Allan Windust is the author of Buying Your Bush Block published by Landlinks Press and distributed by CSIRO Publishing (www.publish.csiro.au). Farm and Land Auctions Australia, the creator of the www.farmrealestate.com.au website has permission to publish advice from Allan’s book (see his advice below). Allan was Victoria’s last District Surveyor with the Crown Lands Department He spent 40 years in rural areas performing land surveying and environmental planning duties before retirement. He now spends his time between tending his farmlet and writing and educating people about buying land and living in the country.Allan is a past president of the Small Farm’s Association and has managed Bendigo’s Landcare Centre that encourages sensible environmental land practises. Allan has owned four small blocks and currently lives near Bendigo in central Victoria
Where Do I Live?
MOST LIKELY you will spend many years living on the block you buy so it is worth taking time to select the right one. The location is determined by what you want to do on the land as well as climate, soil type, relation to markets and other factors. First you must decide what district you want to settle in, a specific location will follow. If you are going to farm part-time then the block needs to be close to your work place. I remember people saying to me, “you were lucky getting your block so close to work”. Luck did play a part but I also spent two years searching. If you are retiring or making a living on the land the range of choice is wider. Factors determining your general location include family network, soil types, climate, transport, services, education, water storage, recreation facilities and markets.
Business In The Bush
IF TAKING a business to a new rural location ideally the business will be established before you move. Council zoning will be important to any business relocation. Your local council will help with zoning advice. If you do not have many visitors to your business disturbing the local amenity of the area, then you can operate in just about any zoning. For instance, a nursery that does not sell direct to the public and only has occasional visitors will probably have a wider choice of zones to locate in compared to a direct to public sales nursery. Most local government town planners will assist with the present and future implications of zoning for your business. Main road sites should be investigated with relevant authorities for future access implications. For instance, in Victoria the road governing department is called VicRoads.

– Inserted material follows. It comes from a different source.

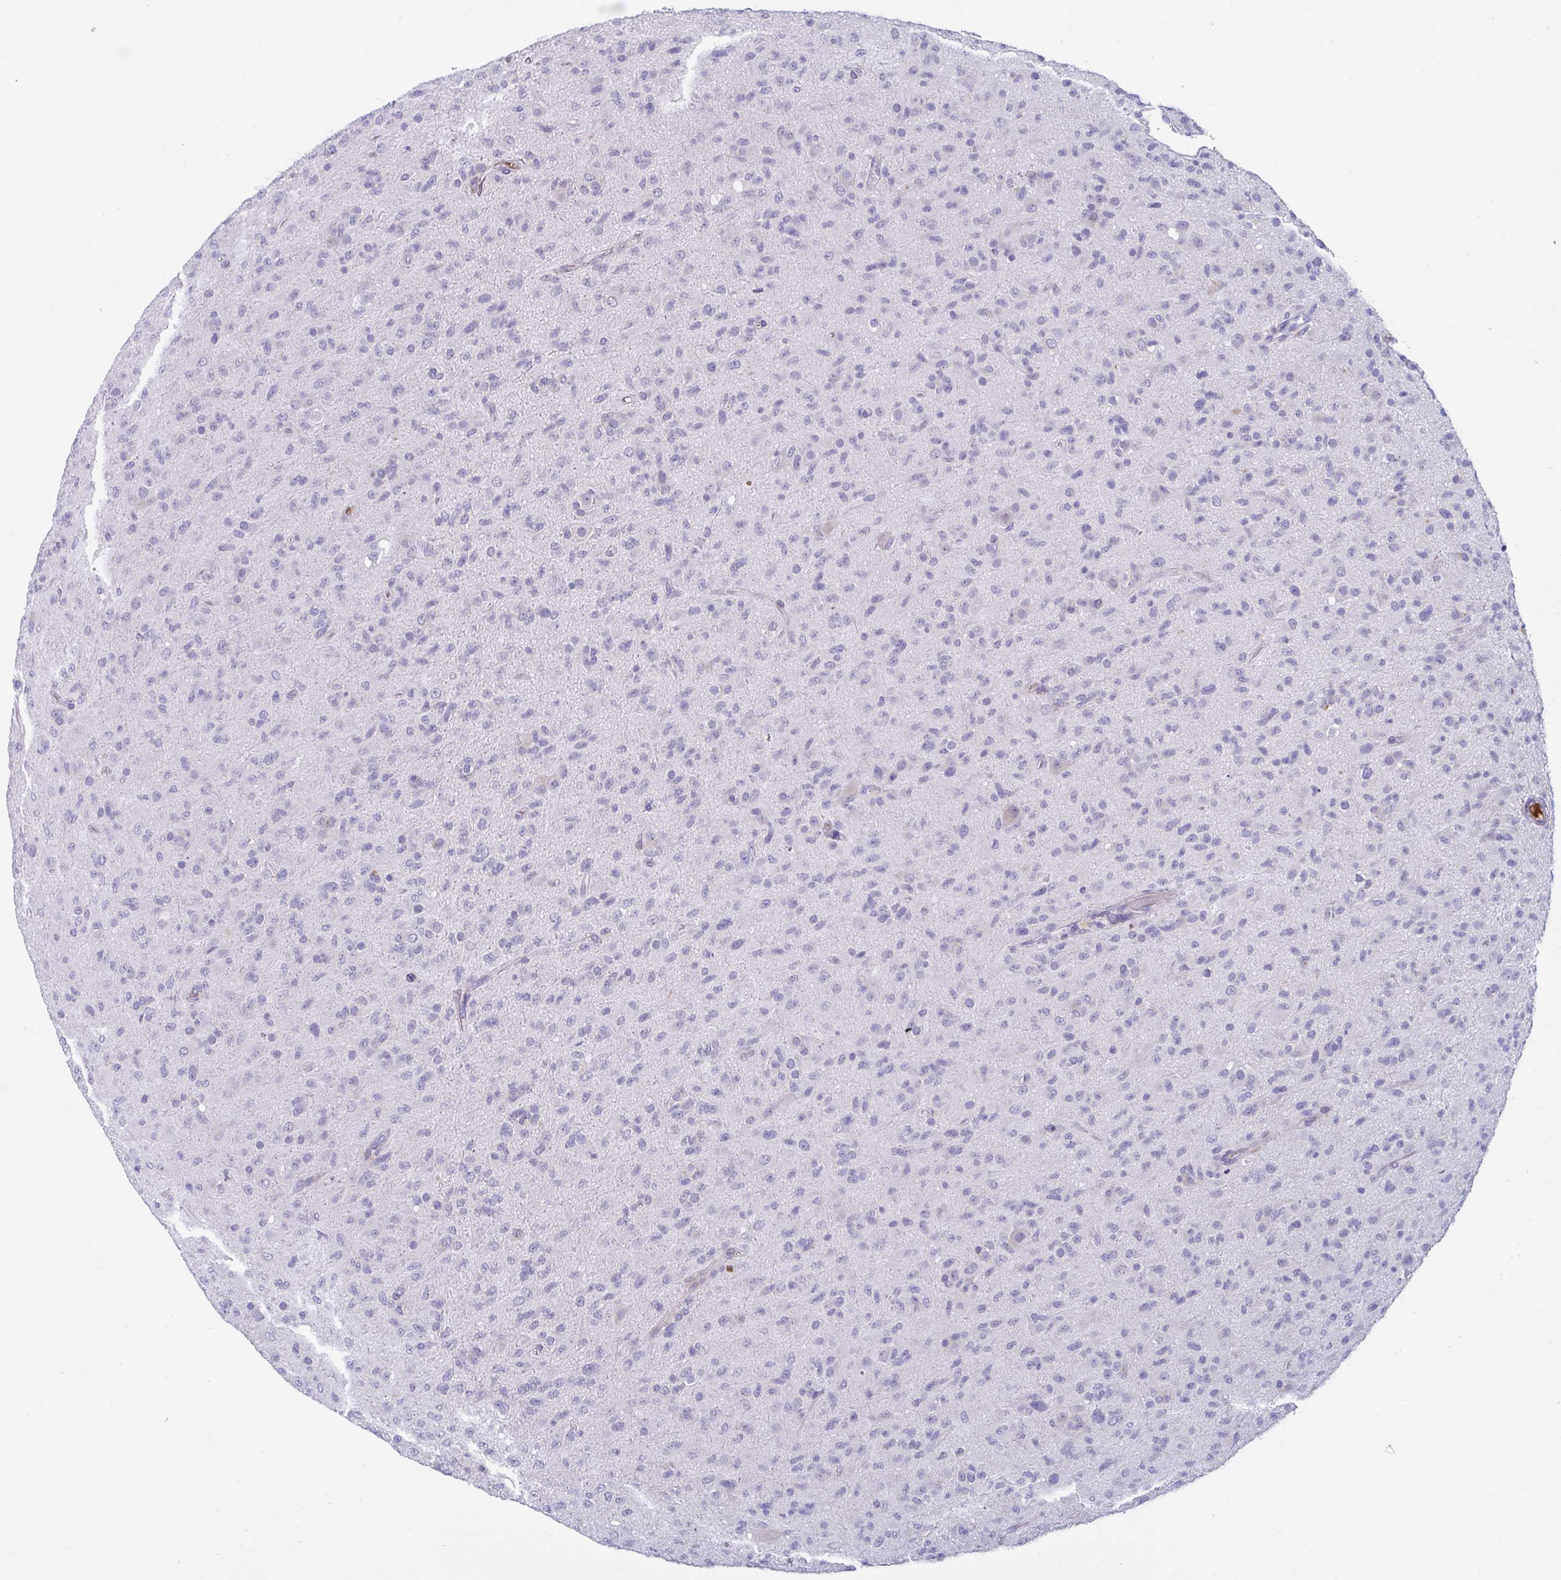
{"staining": {"intensity": "negative", "quantity": "none", "location": "none"}, "tissue": "glioma", "cell_type": "Tumor cells", "image_type": "cancer", "snomed": [{"axis": "morphology", "description": "Glioma, malignant, Low grade"}, {"axis": "topography", "description": "Brain"}], "caption": "A histopathology image of human malignant glioma (low-grade) is negative for staining in tumor cells.", "gene": "FAM219B", "patient": {"sex": "male", "age": 65}}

YOU SHOULD CONSIDER how much of your property will remain in its natural state. Ask yourself if you are prepared to leave the natural bush untouched. It is becoming popular to purchase bush land to conserve it. Many people have the idea to camp on their block and restore it on weekends. Regardless of this, check to see if a building permit can be issued. Permit potential increases the land sale value. When looking for such a block consider whether there is a suitable house site free from fire risk and a natural catchment area. You may want to create a wetland environment. Look at a potential property purchase during spring to see what weeds are growing and check the neighbour’s property. Avoid property with noxious weeds. Walk the property in spring to see what animals and insects are rife. Sand flies and mosquitoes, and other venomous creatures like snakes and scorpions, are not everyone’s idea of nice pets.
Get Down to Earth
PROBABLY the most important question you can ask yourself and family before going out to look for a bush property is what do we want? What makes you and the family happy? Where do you want to be and what do you want to be doing in 10 years time? Are you looking for a property where you can make it into a working farm, a business site, a pony farm for the kids, a self-sufficient existence or maybe a rural retreat? Research your intended farming practise. Of course there is the question of your resources. Ask yourself what can you afford to buy? Do I have the resources to buy both land and a house or do I build on the land? Can I fund the ongoing costs of rates, loan repayments and so on. Do your sums. List your assets, finances and salary. Approach buying a small farm as if it is a business. It is far better to come down to earth before you buy than to try to follow an unrealistic dream.
IT MAY come as a surprise that the first matter to consider when buying a bush block is yourself. You, by the way, includes the whole family. If you have not been on the land before and are not interested in gardening seriously question whether you want to become a part-time farmer. Farmers are a blend of gardener, mechanic, soil scientist, veterinarian, parent, husband and/or wife, financial planner and fortune teller. It would be presumptuous to think you can pick all this up quickly when it takes a farming family a life time to learn their skills. One factor that struck home forcefully as we searched for a bush block was the amount of properties on the market because of marriage break-ups. There are many reasons why marriages dissolve but we observed several major factors. A main one was that couples had not realised the full implications of living away from main towns and their social networks. Bush life calls for new skills and behaviour and can put relationships under stress. For instance, many parents will spend much more time as their children’s taxi drivers in a rural environment. The other main reason for the marriage break-up was a lack of original shared objectives. One partner had a strong desire for a bush life while the other just went along. The decision as to where to live must be shared.